Bosanemonen krijgen hulp van mieren
Op 1 maart start de meteorologische lente. Op dit moment kan je er niet naast kijken: de bosanemonen staan in bloei. Ze rijzen in grote groepen uit de grond en vormen een prachtig, wit bloementapijt, en daar zijn ook mieren heel blij mee.
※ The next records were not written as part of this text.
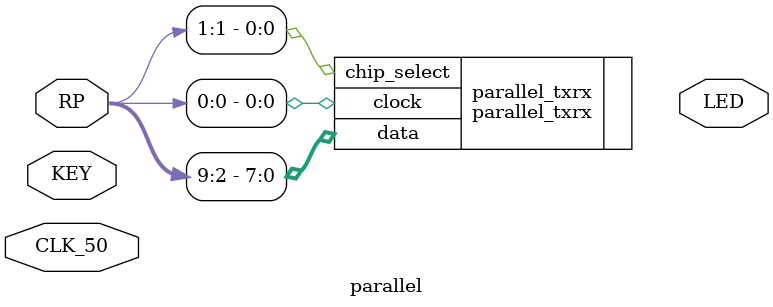
<source format=v>
module parallel(
    input CLK_50,
    inout [9:0] RP,
    input KEY,
    output [7:0] LED
);

// data
reg [2:0] dimension;
wire [15:0] data;

parallel_txrx parallel_txrx(.clock(RP[0]), .chip_select(RP[1]), .data(RP[9:2]));

//  PLL
spipll spipll(
            .areset(dly_rst),
            .inclk0(CLK_50),
            .c0(spi_clk),      // 2MHz
            .c1(spi_clk_out)); // 2MHz phase shift

//  Initial Setting and Data Read Back
spi_ee_config spi_ee_config (
						.iRSTN(!dly_rst),
						.iSPI_CLK(spi_clk),
						.iSPI_CLK_OUT(spi_clk_out),
						.iG_INT2(ACC_INTERRUPT),
						.dimension(dimension),
						.oDATA_L(data[7:0]),
						.oDATA_H(data[15:8]),
						.SPI_SDIO(ACC_DATA),
						.oSPI_CSN(ACC_SELECT),
						.oSPI_CLK(ACC_CLK));

endmodule
</source>
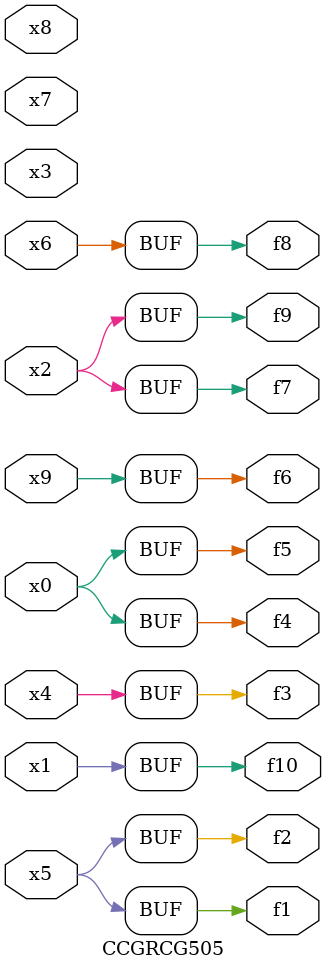
<source format=v>
module CCGRCG505(
	input x0, x1, x2, x3, x4, x5, x6, x7, x8, x9,
	output f1, f2, f3, f4, f5, f6, f7, f8, f9, f10
);
	assign f1 = x5;
	assign f2 = x5;
	assign f3 = x4;
	assign f4 = x0;
	assign f5 = x0;
	assign f6 = x9;
	assign f7 = x2;
	assign f8 = x6;
	assign f9 = x2;
	assign f10 = x1;
endmodule

</source>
De bosanemoon (Anemone nemorosa) is een typische voorjaarsbloeier die in de maand maart witte, kleine bloemen krijgt. De bloemblaadjes kunnen soms zelfs roze of lichtpaars kleuren. Bosanemonen groeien op leemachtige bosbodems. Ze profiteren er volop van het licht zolang er nog geen bladeren aan de bomen hangen. Bosanemonen hebben een wortelstok die laag tegen de grond groeit, net onder het grondoppervlak. Via de dunne, ondergrondse wortels kan de plant zich snel verspreiden en een groot deel van de bodem bedekken. Zo ontstaat er her en der in het bos een prachtig, wit tapijt vol bosanemonen.
Voer voor mieren
De vrucht van een bosanemoon is eenzadig. Deze lentebloeier rekent van maart tot mei op bestuivers zoals bijen en vliegen, maar kan zichzelf ook bestuiven. De éénzadige vruchten zijn zo klein dat ze met de wind meevliegen of door langslopende mieren verspreid worden (myrmecochorie).
De zaden hebben namelijk een mierenbroodje (elaiosoom), een verdikking van de zaadhuid. Dit ‘broodje’ is koolhydraatrijk en het perfecte voedsel voor mierenlarven. Mieren nemen de zaadjes van bosanemonen dus mee naar hun nest. Onderweg breekt het mierenbrood soms af en blijft het zaad ergens liggen. Ook in het nest wordt het mierenbrood afgebeten en wordt het zaad terug naar buiten gebracht. Op die manier helpen mieren de zaden van bosanemonen te verspreiden. Het is dus niet gek als je een wit tapijt van bosanemonen soms ook wat verderop in bermen en weilanden tegenkomt.